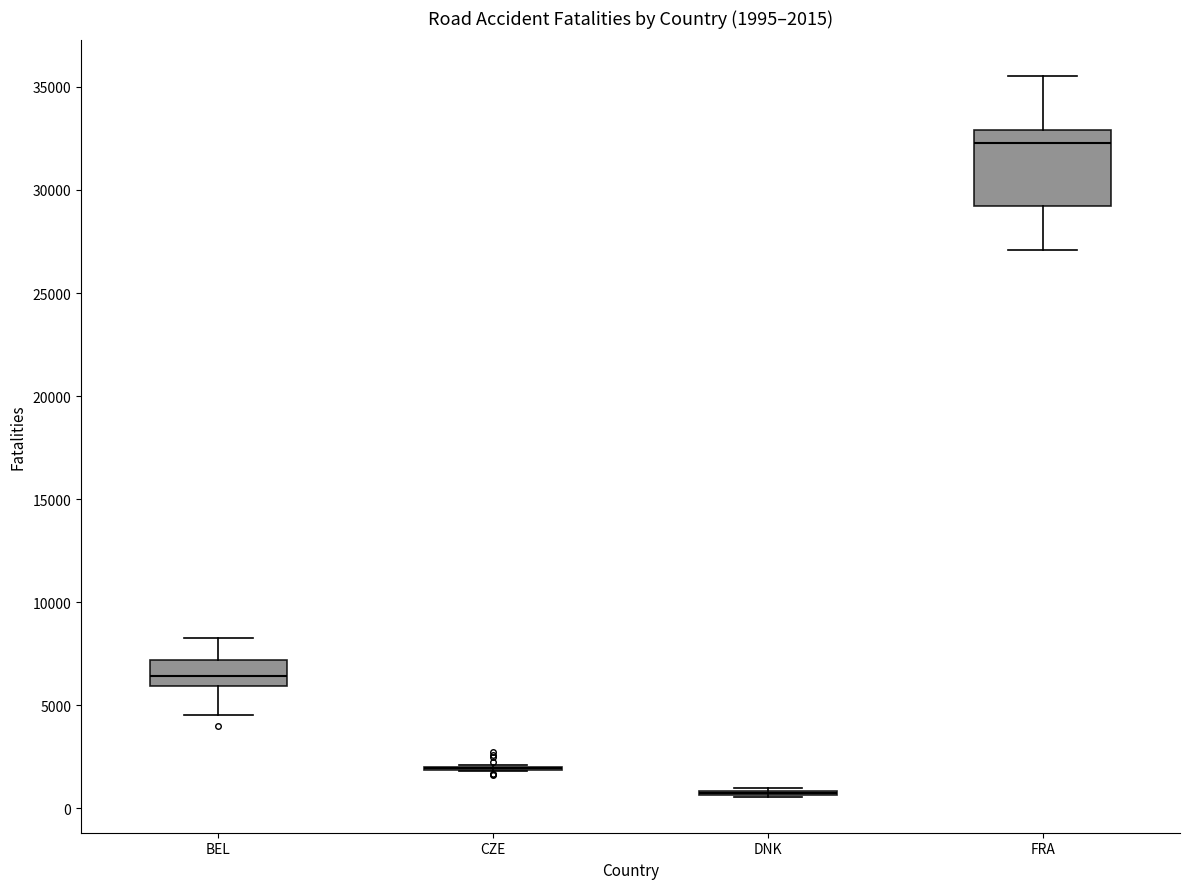

Which box is the tallest, from its lower edge to its upper edge?

FRA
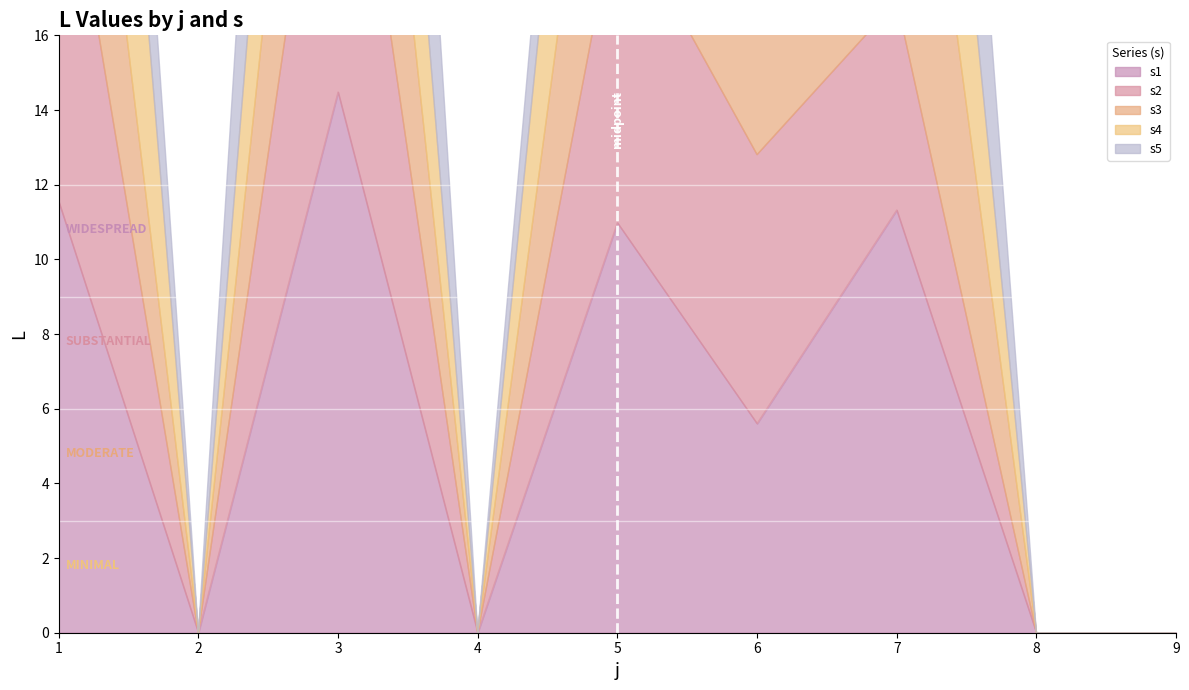

Reading right to left, extract all data points from this chart.

s1: 9=0.0	8=0.0	7=11.3	6=5.6	5=11.0	4=0.0	3=14.5	2=0.0	1=11.6
s2: 9=0.0	8=0.0	7=5.6	6=7.2	5=8.6	4=0.0	3=11.2	2=0.0	1=10.9
s3: 9=0.0	8=0.0	7=11.3	6=5.0	5=8.4	4=0.0	3=9.4	2=0.0	1=8.7
s4: 9=0.0	8=0.0	7=9.7	6=4.7	5=8.8	4=0.0	3=10.4	2=0.0	1=13.9
s5: 9=0.0	8=0.0	7=11.8	6=6.1	5=5.4	4=0.0	3=14.0	2=0.0	1=9.3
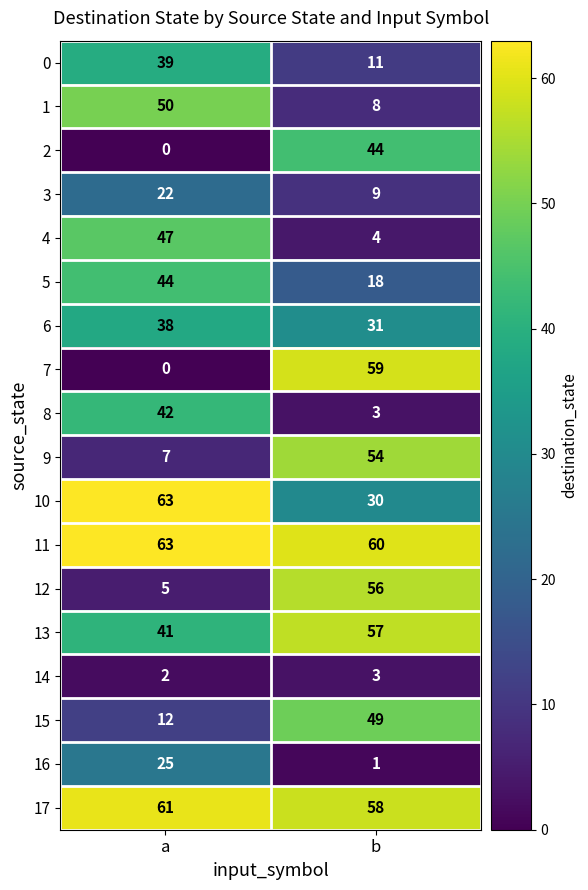

Which series has the largest total across all categories?

11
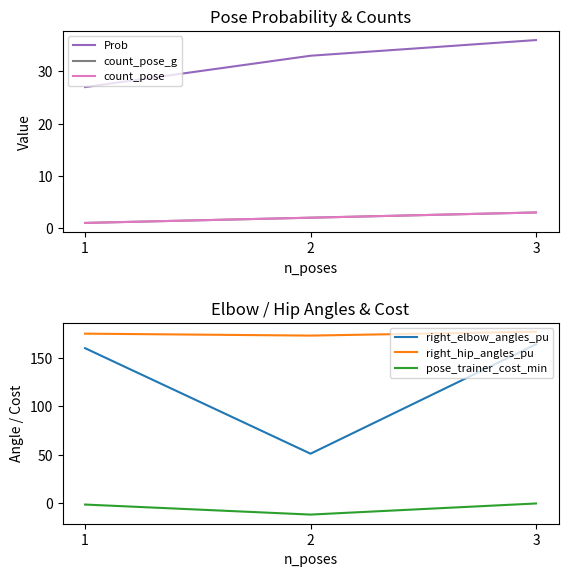

What is the approximate value of count_pose at 2?

2.0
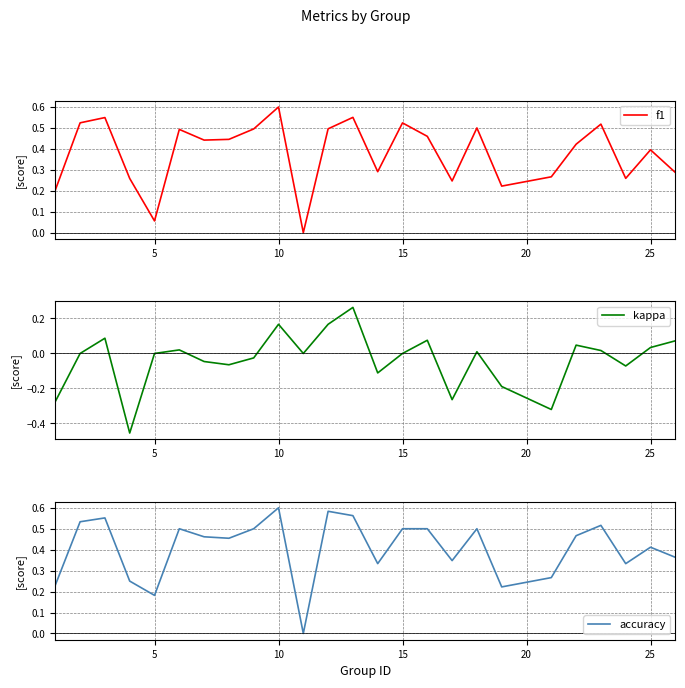

True or false: kappa and accuracy cross at least once.

False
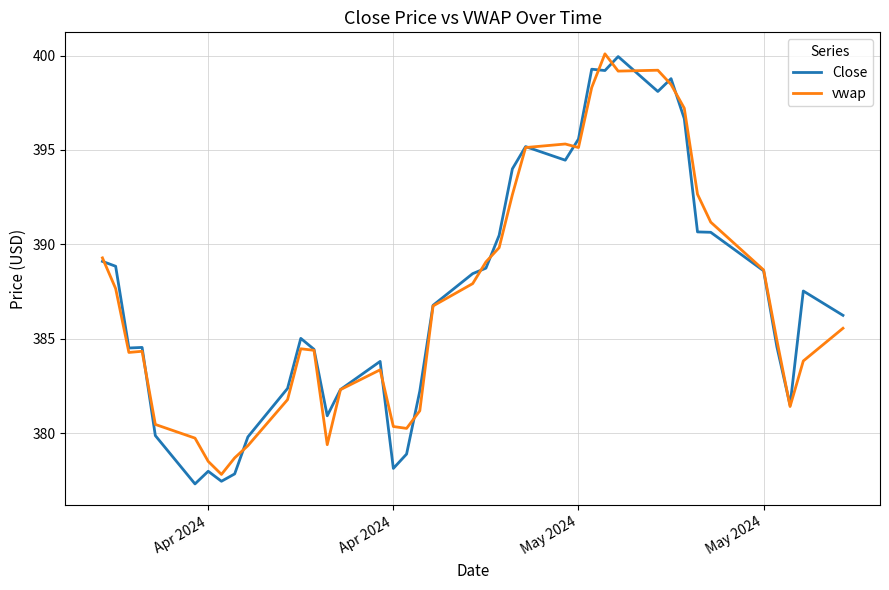

What is the maximum value shown in the chart?

400.1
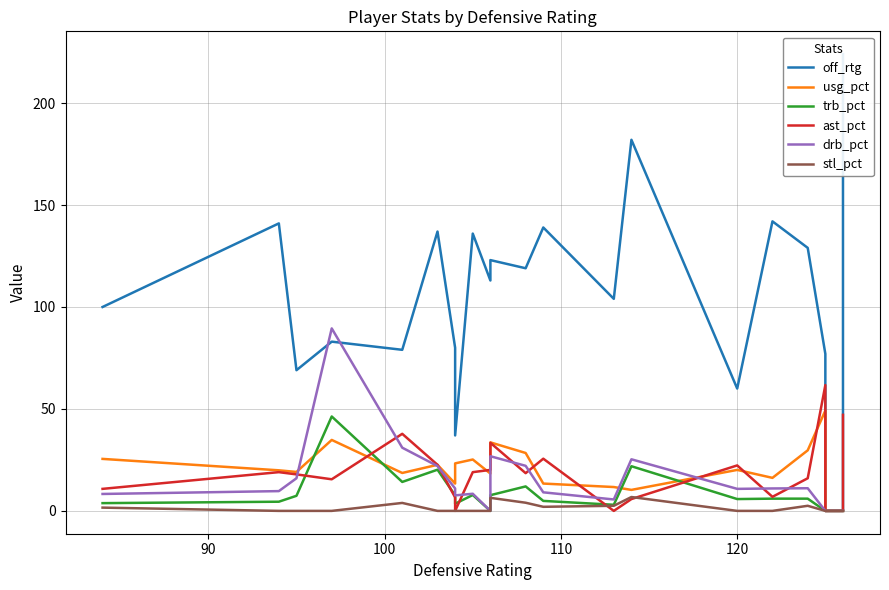

Reading left to right, what are all the values shown in this chart?

off_rtg: 100.0	141.0	69.0	83.0	79.0	137.0	80.0	37.0	136.0	113.0	123.0	119.0	139.0	104.0	182.0	60.0	142.0	129.0	77.0	0.0	0.0	224.0
usg_pct: 25.5	19.9	19.1	34.8	18.6	22.6	13.4	23.3	25.2	18.3	33.6	28.4	13.4	11.7	10.3	20.1	16.2	29.7	49.2	0.0	0.0	0.0
trb_pct: 3.8	4.5	7.4	46.3	14.2	20.2	7.6	3.5	7.8	0.0	7.7	12.0	4.9	3.0	21.9	5.8	6.0	6.0	0.0	0.0	0.0	0.0
ast_pct: 10.8	19.0	17.9	15.5	37.8	22.6	6.6	0.0	19.0	20.1	33.4	18.5	25.6	0.0	5.8	22.3	6.9	16.0	61.7	0.0	0.0	47.1
drb_pct: 8.3	9.7	16.0	89.5	31.0	22.0	11.0	7.6	8.4	0.0	26.8	22.1	9.1	5.6	25.3	10.8	11.0	11.1	0.0	0.0	0.0	0.0
stl_pct: 1.6	0.0	0.0	0.0	3.9	0.0	0.0	0.0	0.0	0.0	6.4	4.0	2.0	2.5	6.8	0.0	0.0	2.5	0.0	0.0	0.0	0.0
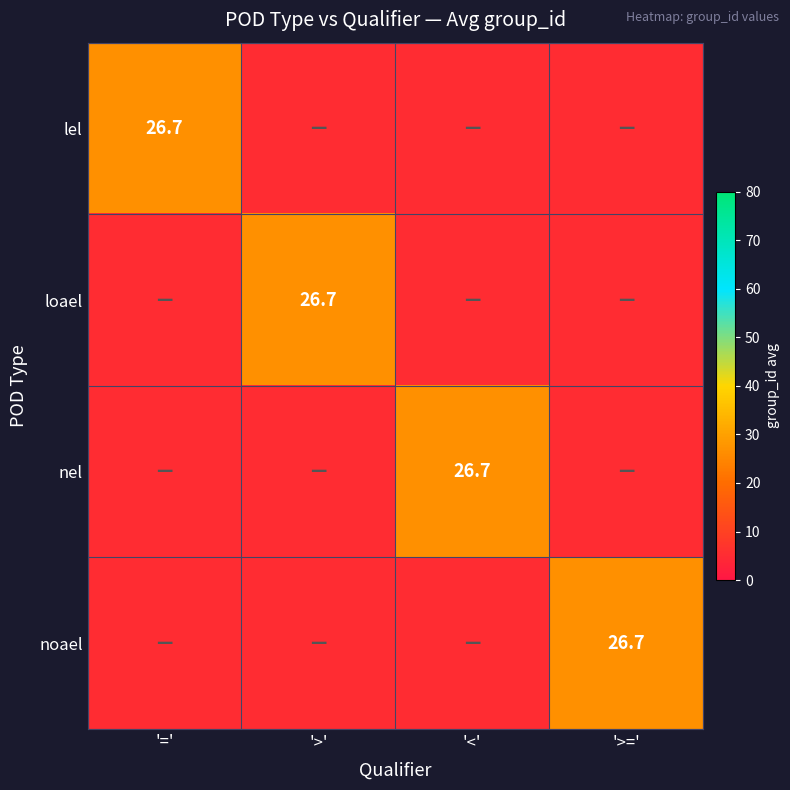

Is it true that nel equals 26.7 at '<'?

True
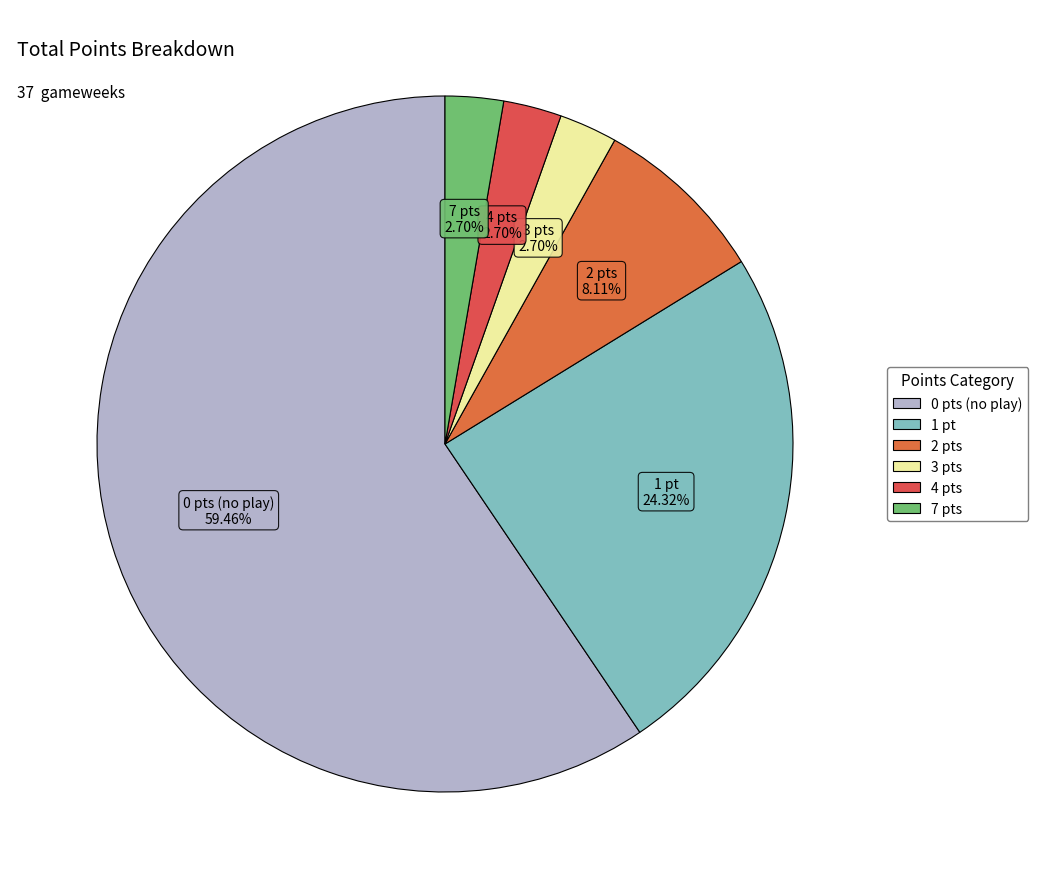

Does any single category account for the majority?

Yes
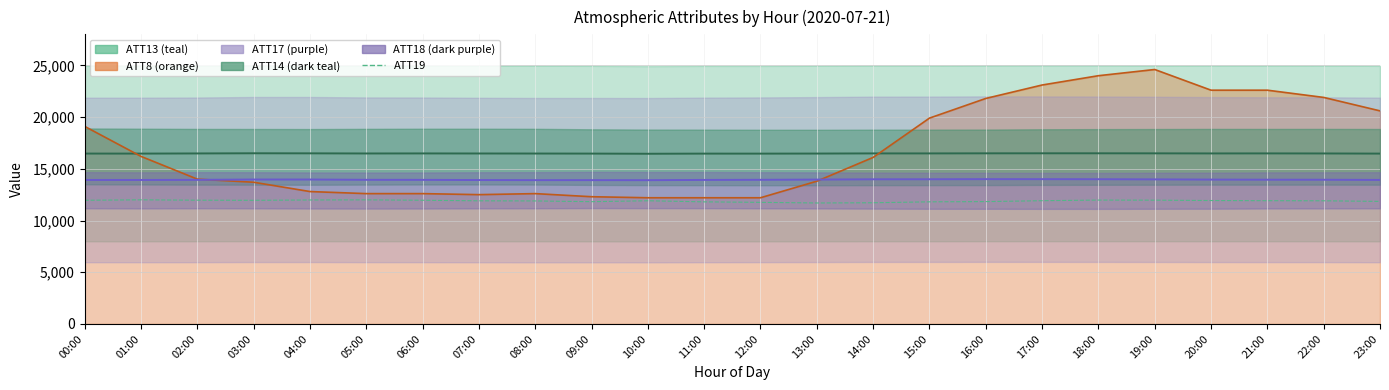

What is the greatest value displayed?

24600.0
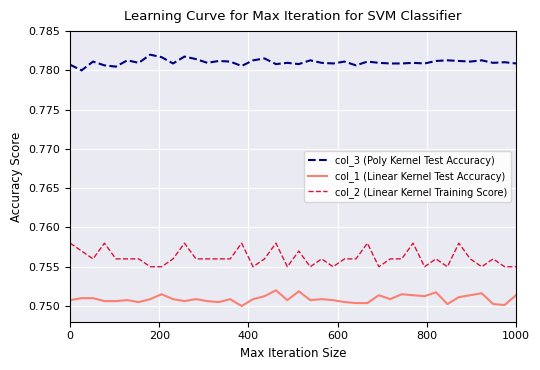

Which series has the largest total across all categories?

col_3 (Poly Kernel Test Accuracy)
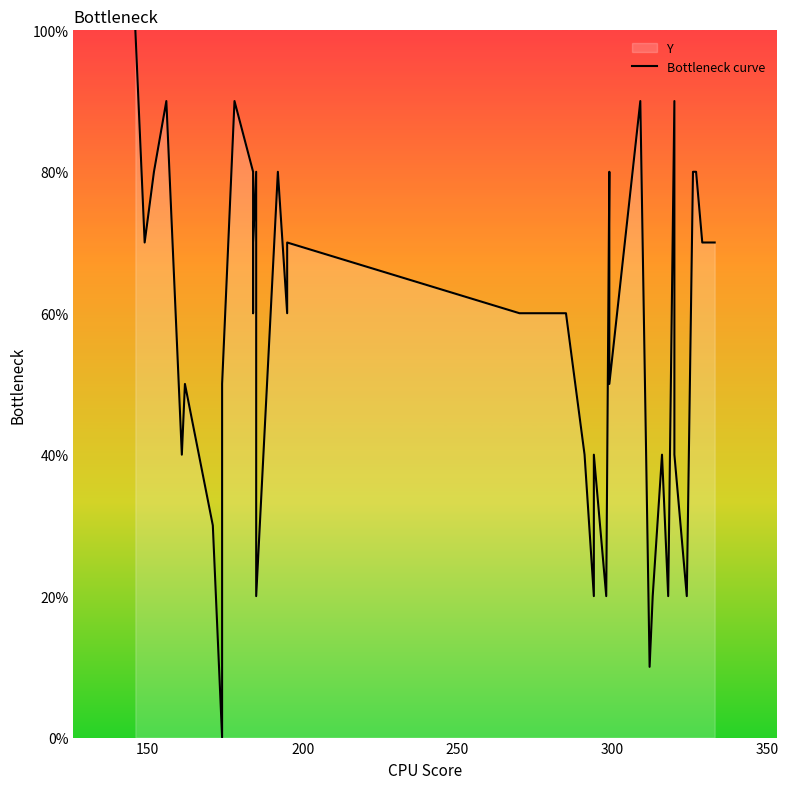

How many values exceed 60?

18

::::::::

WHAT THE TASK REQUIRES:
Pull out each line of the listing above that contains the string "this".

REPLY TO THE EXERCISE:
Reading right to left, extract all data points from this chart.
Reading left to right, what are all the values shown in this chart?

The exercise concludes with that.